Forty plus professional scouts were in attendance for the outing on a perfectly sunny 68-degree day. The heat in attendance was not disappointed, at least not in Bickford himself.

Bickford’s fastball sat in the 90-92 mph range, touching 94 on some guns. Without question this pitch plays much better than the number typically would indicate. The four-seamer explodes on hitters due to his outstanding extension which we’ll touch on shortly.

He also threw an occasional two-seamer that touched 90 mph and mixed in a couple of changeups late in the outing. South Mountain’s lineup included just one lefthanded hitter so the two-seamer was a less favorable option. The changeup was a different matter altogether.

Bickford struggled mightily in the bullpen with the changeup and he and his pitching coach seemed to come to a consensus to scrap it for the day. There was very little feel for the pitch today and he had trouble locating it.

Bickford’s slider was very effective all day, mostly because his fastball was dominant from the get-go. The slider is an average pitch on its own, a little slurvy at times but most often a strike. It sat around 80 mph but didn’t have great depth.

From a results standpoint, Bickford punched out nine in 5 2/3 innings and didn’t give up a hit until the sixth. Of the three hits he did give up, only one was hit hard, but it was a three-run bomb off of the bat of Sebastian Zawada on a fastball up and in.

There is a lot to like with Bickford and it begins with his fastball and ends with his natural born talent to pitch. The frame is every bit of 6-foot-4 and he has the legs of someone 6-foot-8. One scout commented that the uber-athletic Bickford almost “prances off the mound.” The arm swing is short and the arm itself is lightning fast. It is an easy delivery with an outstanding combination of balance and explosion. All of this contributes to a special fastball, with the four-seamer well ahead of the two-seamer at this point in time.

Bickford’s fastball is naturally down in the zone with late life. He located in, out and up today with very little difficulty. Because the arm swing is so compact, his extension out in front is elite, thus the giddy-up, as the pitch virtually jumps into the strike zone. While the swings and misses were minimal today, he consistently locked hitters up with location and the electricity of his fastball.

The aforementioned disappointment from the scouting community was not in Phil Bickford the pitcher, as this is a special talent with an easy arm and live fastball. The challenge is that Bickford represents a very tricky draft profile.

Bickford’s fastball is an overwhelming pitch that could easily run him into the top half of the first round. However, matters are complicated when you factor in that he was the 10
th overall pick of the 2013 draft and chose to not to sign, instead enrolling at Cal State Fullerton.

Yet if he is in fact a “one elite pitch” arm with serviceable secondary offerings, doesn’t that make him a reliever at the highest level?

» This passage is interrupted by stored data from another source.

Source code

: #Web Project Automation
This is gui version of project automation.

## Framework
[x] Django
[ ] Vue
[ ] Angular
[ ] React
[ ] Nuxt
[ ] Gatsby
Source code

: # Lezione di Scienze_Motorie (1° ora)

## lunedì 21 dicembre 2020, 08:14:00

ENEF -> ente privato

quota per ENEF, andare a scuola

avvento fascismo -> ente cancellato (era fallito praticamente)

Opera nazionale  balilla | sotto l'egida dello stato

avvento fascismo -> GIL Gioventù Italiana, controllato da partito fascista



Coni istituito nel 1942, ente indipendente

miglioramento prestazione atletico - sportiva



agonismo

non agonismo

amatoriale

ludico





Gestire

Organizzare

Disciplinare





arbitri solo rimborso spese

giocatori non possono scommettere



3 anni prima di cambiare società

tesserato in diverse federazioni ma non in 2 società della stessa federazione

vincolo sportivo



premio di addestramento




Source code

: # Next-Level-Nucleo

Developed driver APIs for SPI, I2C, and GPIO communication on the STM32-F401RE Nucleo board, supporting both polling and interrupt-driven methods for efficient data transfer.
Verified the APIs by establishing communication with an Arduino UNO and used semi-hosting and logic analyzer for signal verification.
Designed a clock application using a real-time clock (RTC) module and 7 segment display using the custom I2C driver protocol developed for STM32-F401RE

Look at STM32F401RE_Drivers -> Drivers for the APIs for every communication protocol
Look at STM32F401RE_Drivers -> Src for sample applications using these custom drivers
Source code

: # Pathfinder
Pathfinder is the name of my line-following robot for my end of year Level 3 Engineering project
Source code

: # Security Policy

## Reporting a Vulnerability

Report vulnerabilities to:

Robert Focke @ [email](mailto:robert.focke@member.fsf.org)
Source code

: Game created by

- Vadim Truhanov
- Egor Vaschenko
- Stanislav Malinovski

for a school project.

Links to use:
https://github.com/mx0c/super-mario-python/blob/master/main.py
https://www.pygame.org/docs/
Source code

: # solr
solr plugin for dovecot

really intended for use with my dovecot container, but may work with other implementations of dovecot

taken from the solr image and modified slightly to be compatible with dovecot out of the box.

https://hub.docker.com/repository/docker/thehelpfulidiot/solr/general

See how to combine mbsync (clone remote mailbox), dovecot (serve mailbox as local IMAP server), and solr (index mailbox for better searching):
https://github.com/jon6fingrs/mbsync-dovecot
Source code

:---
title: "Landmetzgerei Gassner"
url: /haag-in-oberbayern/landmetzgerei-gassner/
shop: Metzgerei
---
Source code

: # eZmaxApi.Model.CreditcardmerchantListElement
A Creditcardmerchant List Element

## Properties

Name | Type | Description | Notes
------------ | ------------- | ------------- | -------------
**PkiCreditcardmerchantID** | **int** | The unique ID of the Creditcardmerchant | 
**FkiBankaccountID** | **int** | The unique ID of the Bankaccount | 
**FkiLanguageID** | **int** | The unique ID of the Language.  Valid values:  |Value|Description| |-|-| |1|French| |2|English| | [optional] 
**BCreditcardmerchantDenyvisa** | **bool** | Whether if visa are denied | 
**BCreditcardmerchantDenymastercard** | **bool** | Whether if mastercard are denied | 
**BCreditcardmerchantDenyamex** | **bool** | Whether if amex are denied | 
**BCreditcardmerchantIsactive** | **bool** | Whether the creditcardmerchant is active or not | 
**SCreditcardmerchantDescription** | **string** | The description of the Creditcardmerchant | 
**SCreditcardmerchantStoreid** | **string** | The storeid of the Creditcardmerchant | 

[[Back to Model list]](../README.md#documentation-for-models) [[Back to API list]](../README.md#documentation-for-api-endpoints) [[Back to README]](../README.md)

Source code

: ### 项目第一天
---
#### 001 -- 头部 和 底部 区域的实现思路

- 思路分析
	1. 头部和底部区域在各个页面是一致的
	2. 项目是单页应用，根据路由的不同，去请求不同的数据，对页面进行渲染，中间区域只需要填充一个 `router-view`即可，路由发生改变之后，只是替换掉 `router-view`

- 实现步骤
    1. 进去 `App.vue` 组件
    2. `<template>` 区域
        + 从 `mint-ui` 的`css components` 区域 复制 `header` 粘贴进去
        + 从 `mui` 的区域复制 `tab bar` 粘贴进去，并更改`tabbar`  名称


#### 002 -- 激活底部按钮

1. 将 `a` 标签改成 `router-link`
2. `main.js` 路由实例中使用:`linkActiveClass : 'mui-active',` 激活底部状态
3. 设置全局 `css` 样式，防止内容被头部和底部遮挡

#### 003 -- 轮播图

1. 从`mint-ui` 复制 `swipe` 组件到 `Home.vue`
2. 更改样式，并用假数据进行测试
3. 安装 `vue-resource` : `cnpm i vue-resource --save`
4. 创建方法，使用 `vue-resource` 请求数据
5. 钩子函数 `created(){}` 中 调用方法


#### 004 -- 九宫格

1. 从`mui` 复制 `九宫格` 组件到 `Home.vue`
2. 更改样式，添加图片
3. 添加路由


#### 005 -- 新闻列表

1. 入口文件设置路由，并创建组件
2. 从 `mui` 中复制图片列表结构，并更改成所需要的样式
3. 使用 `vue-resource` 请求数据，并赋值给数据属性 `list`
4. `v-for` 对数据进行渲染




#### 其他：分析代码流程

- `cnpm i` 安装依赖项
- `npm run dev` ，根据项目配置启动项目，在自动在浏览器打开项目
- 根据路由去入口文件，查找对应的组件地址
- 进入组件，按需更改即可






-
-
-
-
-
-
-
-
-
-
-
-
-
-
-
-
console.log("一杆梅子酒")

His mid- to upper-90s velocity from the Cape last summer did in fact come in short busts. However, Bickford’s fastball has the “wow” factor and it speaks to an arm talent that might lead one to believe that he could and should be able to develop a more well-rounded arsenal.

Bickford’s work ethic and aptitude will ultimately determine his big league future. For the scouting community, is the first half of the first round too steep a price to pay for a current reliever profile? Or do you see a special talent with an elite pitch who may have more in the tank?

However this turns out, Phil Bickford is worth seeing in person. The fastball is a special pitch that made me giggle at one point today. Witnessing elite natural talent like Bickford’s in person never gets old and reminds us why we love this great game so much.